Auto exporting osu!mania datasets to GitHub Actions using osu-data
Introduction
If you’ve attempted to use osu!’s database dump in data.ppy.sh, you may know that it takes some elbow-grease and sweaty hands to load in data locally. That’s the reason why I created osu-data, a Dockerized solution to load in your dataset through 2 commands:
pip install osu-data
osu-data -m mania -v top_1000 -ym YYYY_MM
Take a look at the article linked above if you want to know how osu-data
works. In this article, we’ll discuss how we automated the exporting the
dataset to GitHub Releases.
As an overview, this is our GitHub Action (job) at a high level.
sequenceDiagram
GitHub Actions ->>+ osu-data: Start osu-data (nohup)
GitHub Actions ->>+ osu-data: Health Check
osu-data --x- GitHub Actions: Not Ready
GitHub Actions ->>+ osu-data: Health Check
osu-data ->>- GitHub Actions: Ready
GitHub Actions ->>+ Python: Create Dataset Now
Python ->>+ osu-data: Retrieve Dataset
osu-data ->>- Python: Retrieve Data
Python ->>- GitHub Actions: Return Dataset
GitHub Actions ->>+ GitHub Releases: Create Release
GitHub Releases ->>- GitHub Actions: Done
osu-data ->>- GitHub Actions: Close
Memory Limited GitHub Action Runner
One of the surprising revelations was that this worked on the default free GitHub Actions runner. If one tries to run too big of a workload, they may face Error 143, indicating that the job was too “heavy” (it’s as vague as that).
I ran into that problem once during the project, I had to cut down many unnecessary columns, and reduce merging, we discuss how we reduced this computational load and resulting size in the next section
Optimizing Artifact Sizes
Never thought I’m using something I learnt from databases a few years ago.

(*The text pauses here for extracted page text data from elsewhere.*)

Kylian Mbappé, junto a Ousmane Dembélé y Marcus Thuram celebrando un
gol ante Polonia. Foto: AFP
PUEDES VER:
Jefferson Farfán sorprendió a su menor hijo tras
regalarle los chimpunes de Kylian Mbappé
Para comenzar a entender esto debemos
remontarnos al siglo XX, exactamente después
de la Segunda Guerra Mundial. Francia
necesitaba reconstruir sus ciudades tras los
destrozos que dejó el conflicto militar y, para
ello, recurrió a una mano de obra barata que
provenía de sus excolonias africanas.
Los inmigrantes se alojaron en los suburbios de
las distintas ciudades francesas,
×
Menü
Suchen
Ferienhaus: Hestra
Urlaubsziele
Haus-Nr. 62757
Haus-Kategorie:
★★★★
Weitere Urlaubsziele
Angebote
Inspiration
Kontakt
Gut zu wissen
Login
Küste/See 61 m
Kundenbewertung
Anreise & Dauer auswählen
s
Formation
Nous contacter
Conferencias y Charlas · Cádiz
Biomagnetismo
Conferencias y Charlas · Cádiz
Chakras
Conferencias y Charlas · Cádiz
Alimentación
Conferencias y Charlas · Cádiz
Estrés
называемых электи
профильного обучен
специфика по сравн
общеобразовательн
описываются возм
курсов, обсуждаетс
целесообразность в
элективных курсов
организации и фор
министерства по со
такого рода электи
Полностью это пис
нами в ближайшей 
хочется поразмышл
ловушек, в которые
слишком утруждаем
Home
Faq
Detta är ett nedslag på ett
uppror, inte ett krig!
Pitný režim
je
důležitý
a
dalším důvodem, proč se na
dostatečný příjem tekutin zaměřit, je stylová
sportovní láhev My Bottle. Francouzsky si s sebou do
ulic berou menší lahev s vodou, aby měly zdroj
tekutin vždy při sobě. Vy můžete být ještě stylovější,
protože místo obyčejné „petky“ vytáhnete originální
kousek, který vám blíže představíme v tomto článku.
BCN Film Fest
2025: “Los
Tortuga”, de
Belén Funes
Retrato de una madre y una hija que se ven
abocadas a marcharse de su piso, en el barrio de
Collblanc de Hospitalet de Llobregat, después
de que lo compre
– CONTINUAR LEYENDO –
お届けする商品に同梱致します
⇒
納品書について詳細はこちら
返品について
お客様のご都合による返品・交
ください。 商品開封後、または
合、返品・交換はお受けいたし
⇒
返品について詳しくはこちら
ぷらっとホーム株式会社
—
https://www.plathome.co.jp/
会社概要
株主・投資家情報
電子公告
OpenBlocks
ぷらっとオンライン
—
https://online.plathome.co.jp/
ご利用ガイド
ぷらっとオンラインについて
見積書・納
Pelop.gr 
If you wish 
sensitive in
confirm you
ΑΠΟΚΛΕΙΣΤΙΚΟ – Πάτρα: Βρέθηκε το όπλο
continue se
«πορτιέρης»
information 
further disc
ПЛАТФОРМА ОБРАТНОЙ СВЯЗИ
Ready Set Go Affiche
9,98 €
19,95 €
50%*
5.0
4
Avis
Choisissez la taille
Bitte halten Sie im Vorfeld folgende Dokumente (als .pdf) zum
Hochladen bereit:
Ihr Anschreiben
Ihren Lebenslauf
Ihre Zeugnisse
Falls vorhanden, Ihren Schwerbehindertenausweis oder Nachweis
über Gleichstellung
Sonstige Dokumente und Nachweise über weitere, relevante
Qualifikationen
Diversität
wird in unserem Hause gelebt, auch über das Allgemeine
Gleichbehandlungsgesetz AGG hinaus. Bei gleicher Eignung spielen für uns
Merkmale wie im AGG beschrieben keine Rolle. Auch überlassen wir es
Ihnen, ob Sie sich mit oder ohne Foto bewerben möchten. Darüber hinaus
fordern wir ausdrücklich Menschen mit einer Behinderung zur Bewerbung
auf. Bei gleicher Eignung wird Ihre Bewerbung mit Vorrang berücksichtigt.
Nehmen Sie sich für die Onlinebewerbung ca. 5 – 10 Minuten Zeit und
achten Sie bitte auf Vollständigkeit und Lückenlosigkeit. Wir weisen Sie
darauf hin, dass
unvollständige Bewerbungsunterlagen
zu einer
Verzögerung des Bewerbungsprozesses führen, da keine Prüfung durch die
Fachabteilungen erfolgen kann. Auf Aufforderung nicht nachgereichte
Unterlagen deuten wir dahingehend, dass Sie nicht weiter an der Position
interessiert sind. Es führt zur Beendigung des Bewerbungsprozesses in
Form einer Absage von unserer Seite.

One of the key considerations of creating the dataset is if I should create the dataset like:
Schematic A
score.csv
Map ID | Map Name | Map Speed | Player ID | Player Name | Player Year | Accuracy |
---|---|---|---|---|---|---|
1234 | A - B (C) | DT | 2345 | Alice | 2000 | 99.83 |
Or…
Schematic B
score.csv
Map ID | Map Speed | Player ID | Player Year | Accuracy |
---|---|---|---|---|
1234 | DT | 2345 | 2000 | 99.83 |
map_metadata.csv
Map ID | Map Name |
---|---|
1234 | A - B (C) |
player_metadata.csv
Player ID | Player Name |
---|---|
2345 | Alice |
If our goal is to
- reduce computation, we choose A
- reduce size, we choose B
Notice that if we had 2 scores on the same map,
- Schematic A
score.csv
would have to repeat the entire Map ID & Name - Schematic B
score.csv
only repeats the Map ID
This is because Map ID and Map Name are One-to-One coupled together, in other words, the ID implies the Map Name, and vice versa (usually). Thus, it’s redundant to include both columns! In database theory, we call this optimization normalization, and this phenomenon, Data Redundancy.
This doesn’t mean that Schematic A is useless though, if you rarely encounter this redundancy, it may not be worth it to split it out at all.